Portuguese-born António Prates was a young father seeking a better life when he and wife Maria moved from the Azores to greater Boston, Massachusetts. "He made the American dream come true," says his firstborn, Lucília. He purchased a home in the suburban town of Arlington and supported the family, putting three children through school by working as a drain layer and plumber.
António kept working well past retirement age, Lucília says, until he was diagnosed with kidney stones and followed the advice of a urologist to have them removed, in what he was told was a commonly-performed procedure. But while in the hospital for the outpatient surgical procedure, António contracted a staph infection and that, says Lucília, "marked the beginning of the most horrific six months of his life."
When outside bacteria and organisms are spread to patients through medical instruments, hospital surfaces and health care workers, the resulting staph infection can invade the body, pervasively causing disease. To battle the infection, doctors repeatedly readmitted António to the hospital and, finally, advised that his diseased left kidney be removed. "I knew enough to ask, 'Isn’t this dangerous?'" Lucília says now. "But when we questioned the urologist about the dangers of removing a highly-infected kidney by performing laparoscopic surgery, he confidently dismissed all of our concerns."
António returned home hoping the worst was behind him. But day after day, Lucília recalls, he would tell his family, "I feel terrible. I feel like I’m going to die." António’s doctors dismissed his complaints for weeks, Lucília says — until António was rushed to the emergency room with such severe rectal bleeding that he lost more than eight units of blood in a matter of minutes.
"He was admitted to the medical ICU where it was determined that the infected kidney stump had not been removed" and the spreading infection had caused bleeding of his aorta and colon, Lucília says. "In other words, our father was not only the victim of a hospital-acquired infection, but also of what hospitals call 'a medical adverse event.'"
Less than two weeks after emergency surgery to repair his colon and aortic artery, António was discharged from the hospital. "He tried to resume life, but life was never the same," Lucília says. "Our father continued to feel sick and would often tell his doctors, 'You guys did this to me.' He felt he was at the mercy of the doctors and a disconnected health care system that had failed him."
During a follow-up visit with António’s vascular surgeon, Lucília says, "our worst fears were realized. The emergency surgery had not been effective, and the infection continued to ravage his body." Because infection-damaged blood vessels weren’t adequately supplying his heart and remaining kidney, doctors told António that his only chance would be to undergo two additional bypass operations, three days apart.
Doctors described the second bypass as a rare and complex "non-textbook case," Lucília recalls. She approached it with dread, "feeling in my heart that this would be it." When she accompanied her father to the pre-op area, she says, "he was greeted by the crème de la crème of the anesthesiology and cardiology teams, and what still rings in my mind was the greeting: 'Hello, Mr. Prates. You know, this is as big as it gets.' I thought to myself, 'As big as it gets' — is this a football game we’re at? This is my father’s life!"
After the second operation, Lucília never again saw her father’s eyes open. He died two days later, a few weeks shy of what would have been his 73rd birthday.

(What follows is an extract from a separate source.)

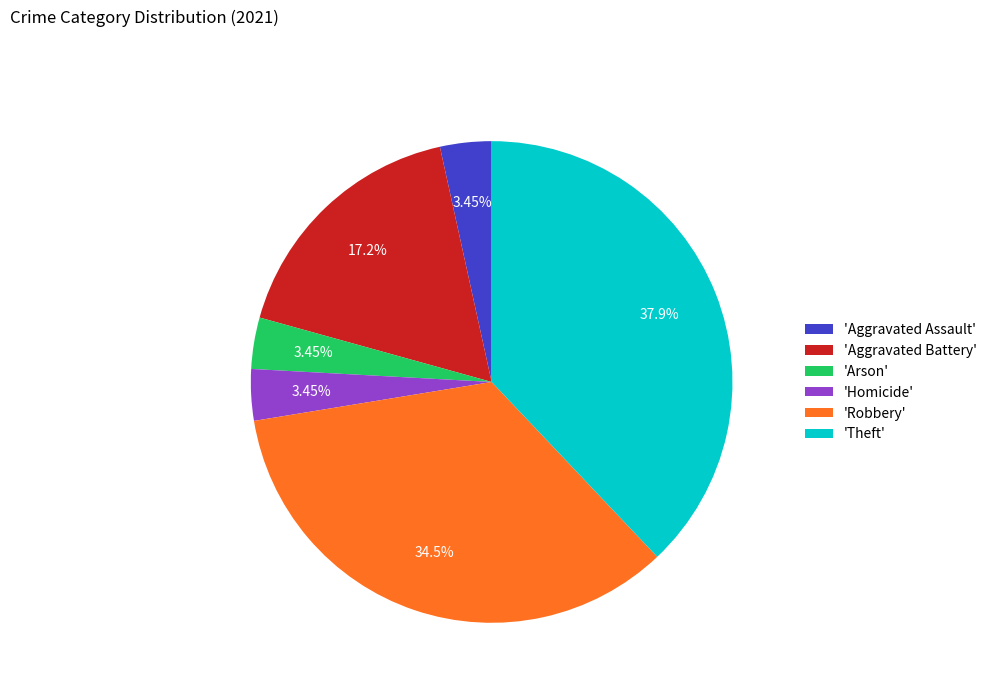

Does 'Aggravated Assault' account for over 50% of the chart?

No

More than five years after they lost the man they called "Pai" (the Portuguese equivalent of "dad"), Lucília, her sister Amy and brother Joe miss their father every day. So does his widow Maria, who, Lucília says, "is still in denial that this could happen in the country she calls home, her beloved United States."
António’s children have channeled their grief into outrage and advocacy. "Our father became a victim of a fragmented health care system," says Joe. "We need to have a groundswelling interest from consumers in order to change the health care structure that exists today. Perhaps we need public outrage. Enough is enough... We need not only to expect but also to demand quality health care for our loved ones and ourselves."
Throughout António’s ordeal, Lucília says, "I silently vowed to my father that his suffering would not be in vain." She has made it her mission to educate consumers, especially senior citizens, about how to advocate for their own health care needs. She is the statewide Director for the Massachusetts Senior Medicare Patrol Program, one of 54 programs throughout the country and U.S. territories funded by the federal Administration on Aging, to educate seniors and family members about preventing health care errors, fraud and abuse. "Elderly Americans, and all health care consumers, must understand the need to be vigilant about their health care and the health care of their loved ones," she says.
"The majority of physicians really want to do right by their patients," Lucília says. "But mistakes are made routinely. They not only cost billions of dollars, but they cost lives. It’s not right, it’s not fair, and we need to demand that this very flawed system is fixed. Does it have to totally implode before we do something?"